REVOLT opposing unnecessary, excessive and intrusive powerline development

opposing unnecessary, excessive
and intrusive powerline development

REVOLT Newsletter 370

Revolt news 17/10/2013 Print (pdf) Version

1. From The Register 20-08-2013: “The German government is engaged in increasingly heated negotiations with energy companies in an effort to stop them closing carbon-emitting power plants which have been rendered unprofitable by the national renewables policies.” This is the problem we have often highlighted (e.g. news174, 159, 147) of the diseconomy of part-time back-up generation for wind power.

2. The BBC has reported that the government (DECC & DEFRA) is conducting an inquiry into the impact of electricity infrastructure on rural area. However, no link is given to an authoritative government source for information. The inquiry is said to cover the whole range of renewable energy "including ... pylons". Despite being the longest standing NGO on pylons and powerlines, and with the broadest cover, REVOLT had not been contacted or invited to contribute.

3. After I wrote to my constituency MP William Hague to ask how REVOLT might have some input to the DECC/DEFRA inquiry, a reply from Owen Paterson to William Hague sets out the position. The very broad terms of the inquiry are to assess impacts of different generation technologies. In addition, DEFRA has commissioned a separate analysis of impacts of energy infrastructure on house prices. I have been invited to contact the Climate Change Mitigation Team.  
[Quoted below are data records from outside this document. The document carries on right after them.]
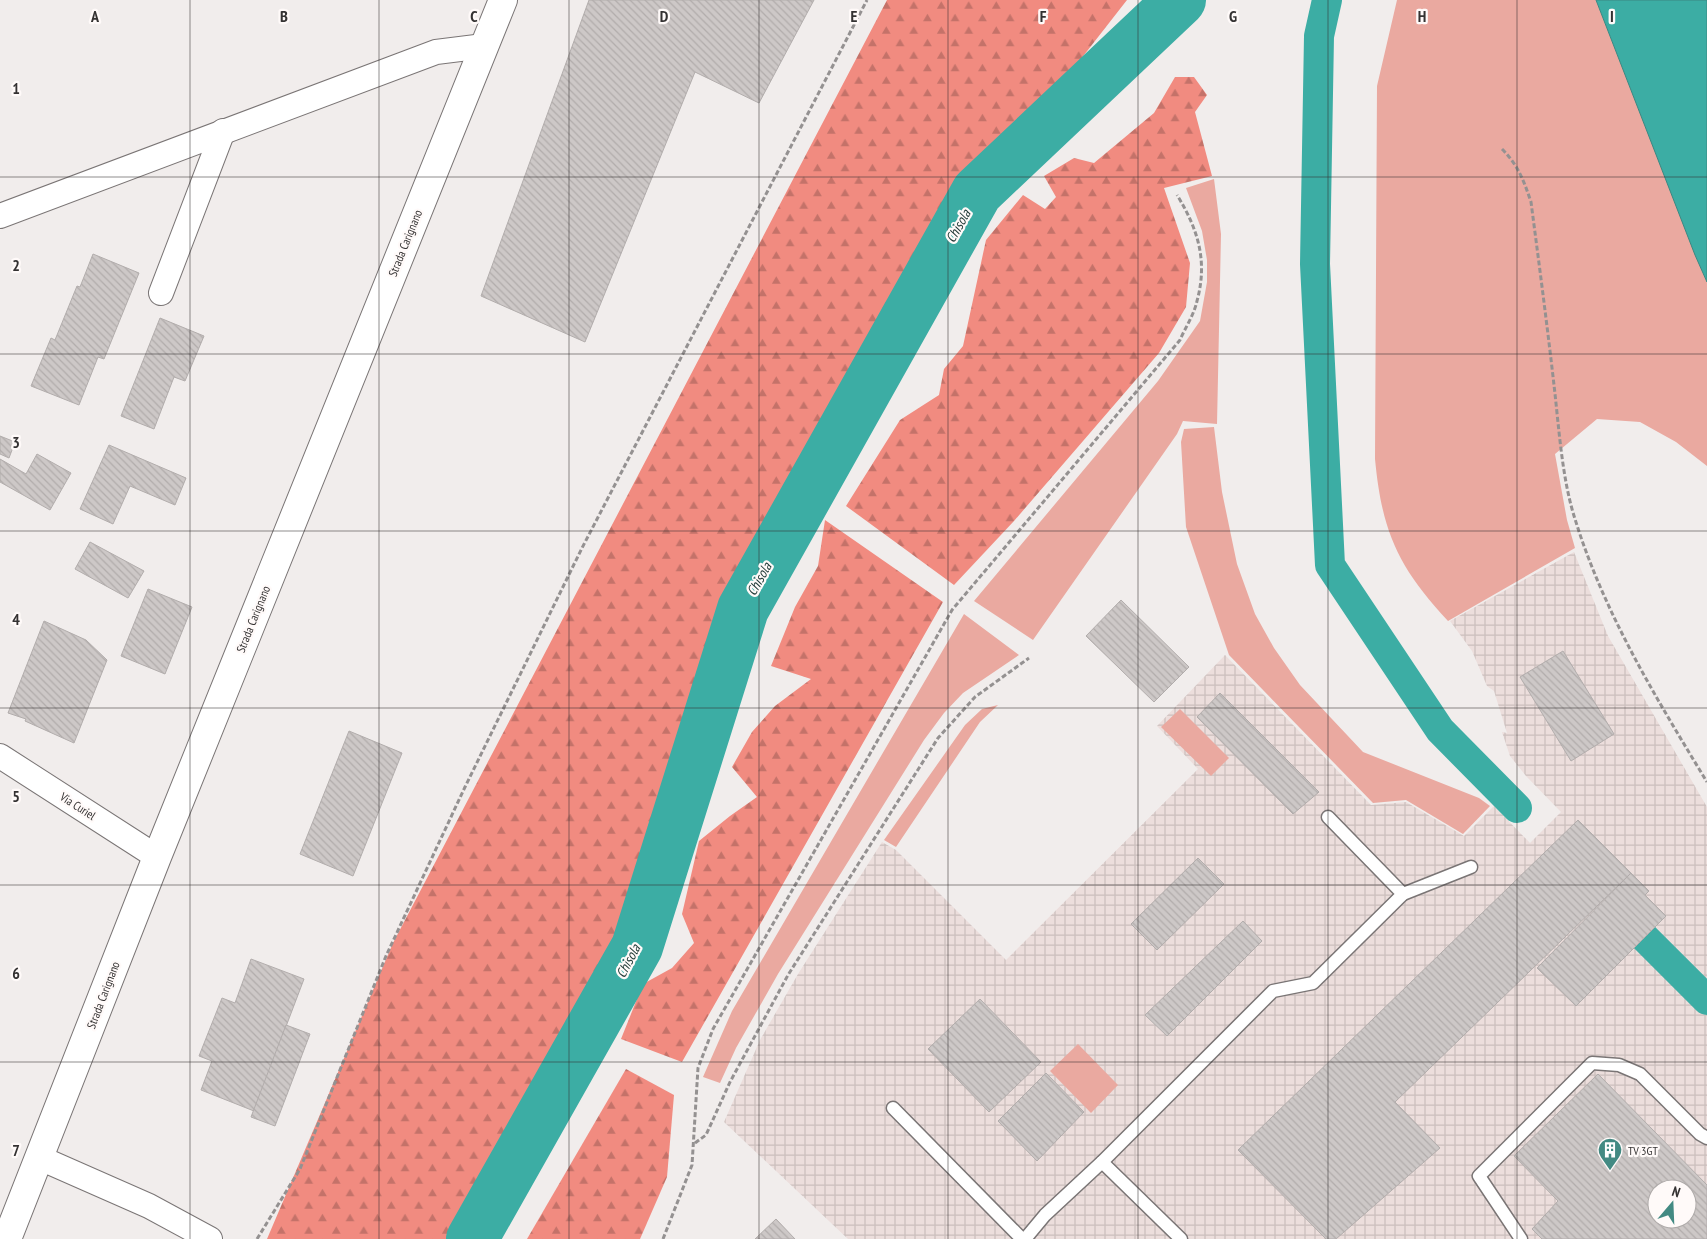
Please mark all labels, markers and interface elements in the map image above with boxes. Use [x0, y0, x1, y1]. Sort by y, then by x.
text: A [90, 6, 100, 26]
text: B [280, 6, 288, 26]
text: C [470, 6, 478, 26]
text: D [660, 6, 669, 26]
text: E [851, 6, 858, 26]
text: F [1040, 6, 1047, 26]
text: G [1229, 6, 1237, 26]
text: H [1418, 6, 1426, 26]
text: I [1610, 6, 1614, 26]
text: 1 [12, 78, 20, 98]
water label: Chisola [942, 205, 975, 246]
street label: Strada Carignano [385, 207, 425, 279]
text: 2 [12, 255, 20, 275]
text: 3 [12, 432, 20, 452]
water label: Chisola [743, 558, 776, 599]
street label: Strada Carignano [233, 583, 273, 655]
text: 4 [12, 609, 20, 629]
text: 5 [12, 786, 20, 806]
street label: Via Curiel [56, 788, 99, 823]
water label: Chisola [612, 940, 645, 981]
street label: Strada Carignano [83, 959, 123, 1031]
text: 6 [12, 963, 20, 983]
building icon: TV 3GT [1597, 1137, 1623, 1171]
text: 7 [12, 1140, 20, 1160]
place label: TV 3GT [1628, 1143, 1658, 1158]
north arrow [1647, 1179, 1697, 1229]
text: N [1670, 1182, 1683, 1201]

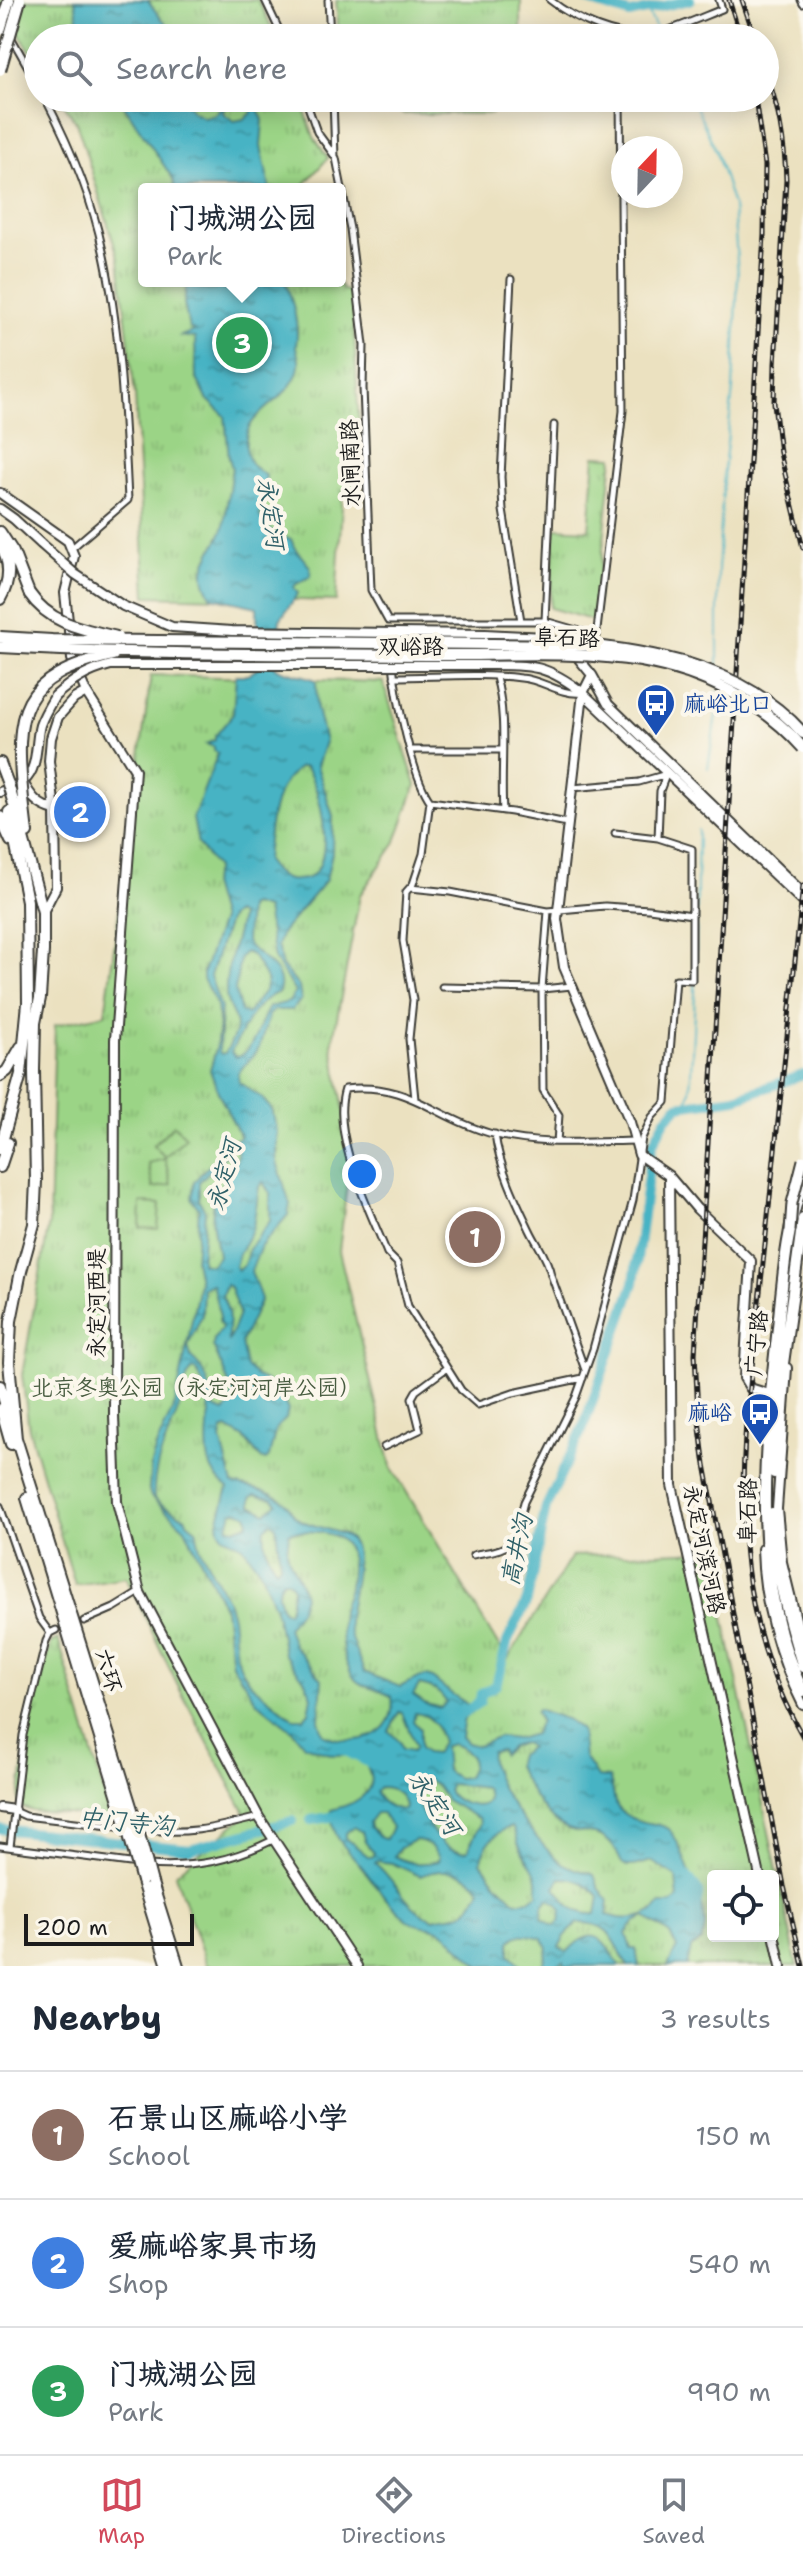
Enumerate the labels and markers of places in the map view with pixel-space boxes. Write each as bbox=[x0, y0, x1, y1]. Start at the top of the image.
pin: 3 bbox=[216, 313, 268, 373]
bus stop icon: 麻峪北口 bbox=[635, 682, 677, 737]
place label: 麻峪北口 bbox=[684, 689, 772, 718]
pin: 2 bbox=[54, 782, 106, 842]
pin: 1 bbox=[449, 1207, 501, 1267]
bus stop icon: 麻峪 bbox=[739, 1391, 781, 1446]
place label: 麻峪 bbox=[688, 1398, 732, 1427]

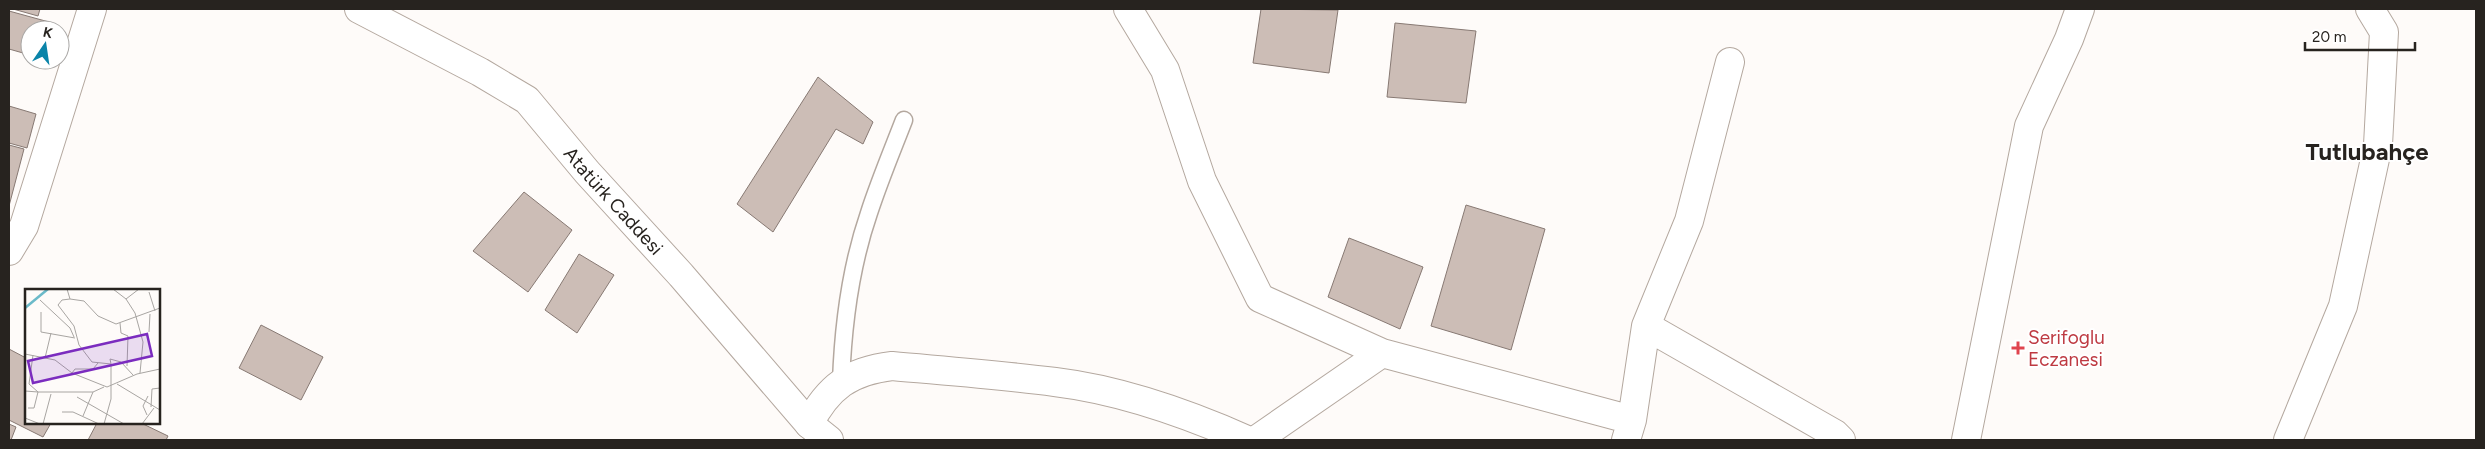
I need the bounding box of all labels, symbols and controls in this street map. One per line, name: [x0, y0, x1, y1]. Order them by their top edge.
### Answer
north arrow: [20, 20, 70, 70]
scale bar: [2305, 20, 2415, 52]
text: K: [41, 23, 55, 42]
text: 20 m: [2312, 28, 2346, 46]
district label: Tutlubahçe: [2305, 137, 2429, 166]
street label: Atatürk Caddesi: [559, 142, 668, 260]
inset map: [25, 289, 160, 424]
place label: Serifoglu Eczanesi: [2028, 326, 2105, 371]
marker: Serifoglu Eczanesi: [2012, 342, 2024, 354]

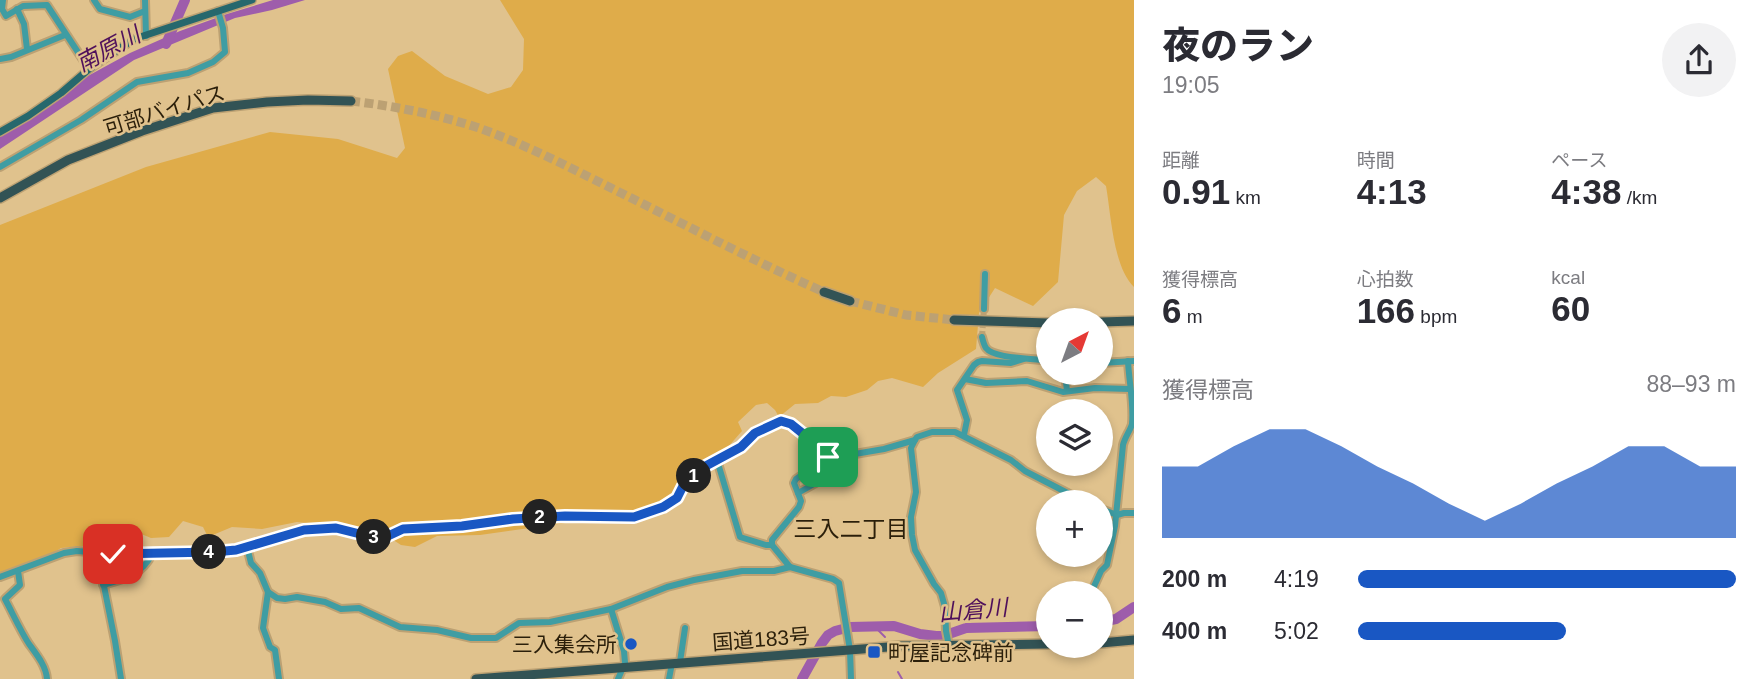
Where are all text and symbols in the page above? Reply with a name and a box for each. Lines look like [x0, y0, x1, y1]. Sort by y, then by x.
water label: 南原川 [71, 20, 147, 77]
button: share [1662, 23, 1736, 97]
text: 夜のラン [1162, 25, 1314, 67]
text: 19:05 [1162, 72, 1220, 98]
street label: 可部バイパス [101, 81, 227, 139]
text: 距離 [1162, 150, 1200, 171]
text: 時間 [1357, 150, 1395, 171]
text: ペース [1551, 150, 1607, 171]
text: 0.91 [1162, 172, 1230, 211]
text: 4:13 [1357, 172, 1427, 211]
text: 4:38 [1551, 172, 1621, 211]
text: km [1230, 187, 1261, 208]
text: /km [1621, 187, 1657, 208]
text: kcal [1551, 267, 1585, 288]
text: 獲得標高 [1162, 269, 1238, 290]
text: 心拍数 [1357, 269, 1414, 290]
text: 60 [1551, 289, 1590, 328]
text: 6 [1162, 291, 1181, 330]
text: 166 [1357, 291, 1415, 330]
text: m [1181, 306, 1203, 327]
text: bpm [1415, 306, 1457, 327]
north arrow [1036, 308, 1113, 385]
map controls [1036, 308, 1113, 658]
text: 88–93 m [1646, 371, 1736, 397]
text: 獲得標高 [1162, 377, 1254, 403]
button: layers [1036, 399, 1113, 476]
pin [798, 427, 858, 487]
icon: arrive [809, 438, 847, 476]
pin: 1 [676, 458, 712, 494]
text: 1 [688, 465, 699, 486]
button: + [1036, 490, 1113, 567]
pin: 2 [522, 500, 558, 534]
text: 2 [534, 506, 545, 527]
district label: 三入二丁目 [794, 516, 909, 542]
pin: 3 [356, 520, 392, 554]
pin [83, 524, 143, 584]
text: 3 [368, 526, 379, 547]
pin: 4 [192, 534, 227, 570]
icon: check [94, 535, 132, 573]
text: 4 [203, 541, 214, 562]
text: 200 m [1162, 566, 1227, 592]
text: 4:19 [1274, 566, 1319, 592]
button: − [1036, 581, 1113, 658]
water label: 山倉川 [937, 594, 1011, 626]
text: 400 m [1162, 618, 1227, 644]
text: 5:02 [1274, 618, 1319, 644]
street label: 国道183号 [711, 624, 811, 654]
place label: 三入集会所 [512, 633, 617, 656]
marker: 三入集会所 [623, 636, 639, 652]
place label: 町屋記念碑前 [888, 641, 1014, 664]
marker: 町屋記念碑前 [866, 644, 882, 660]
4. Advertisements for a renewed application from Northern Ireland Electricity (NIE) for the north-south interconnector have appeared in September, with a 28-day period for objections to be received. This is the project applied for last year when the botched application had to be put on hold and the process suspended (news350-351). The environmental statement needed to be revised and the proposal re-advertised. From the website the expiry date for (response to) the latest adverts is 25 October, though there is some flexibility. Previous objections will stay on file and don’t need to be duplicated. Application number O/2009/0792/F still applies for the single-circuit 400kV 102-tower 34.1 km overhead line. A new Application number O/2013/0214/F now applies for associated works.

5. On 16 October Denbighshire County Council considered the Dong Energy proposal for a new substation at St Asaph, North Wales, and underground cables from Burbo Bank Extension offshore wind farm (news369). Residents had been concerned at the magnetic field levels, given by Dong as, for example, 0.545 microtesla (max) at 24 metres from the trenches centreline. The Officer view recommended a Condition as a precautionary measure, not as a requirement to meet health regulations, by way of locating the trenches as far from particular homes as possible within the identified cable corridor. Dong had not agreed to this even though they conceded it was extremely likely that would be the preferred location anyway for technical reasons. Residents sought to have some assurance in terms of actual distance. Residents report that the Council deferred the decision in order to encourage Dong to be more accommodating.

6. In the planning considerations, Dong had claimed the cables would have no measureable human health impact due to EMF, reiterating their position that “there are no health risks”. Dong had focused on the ICNIRP standards and seemed to evade the WHO/IARC recognition of the “possible risk” in category 2B. The idea of “no health risks” would seem like word play, since there are evidence-based formally recognised possible risks. In normal language a possible risk is still a risk. Public Health Wales had responded that there is no risk to health from EMFs if the levels are below ICNIRP guidelines; at the very best this is economical with the truth, and in any fair and reasonable sense it is just plain wrong.

Statements made by the editor or by other parties and quoted for information do not necessarily represent the views of Revolt. Criticism of government and industry, and grievances from members of the public, are in the nature of Revolt's work, though we try to give credit where it is due. Revolt is strictly non-party-political and regrets any offence which may be inadvertently caused.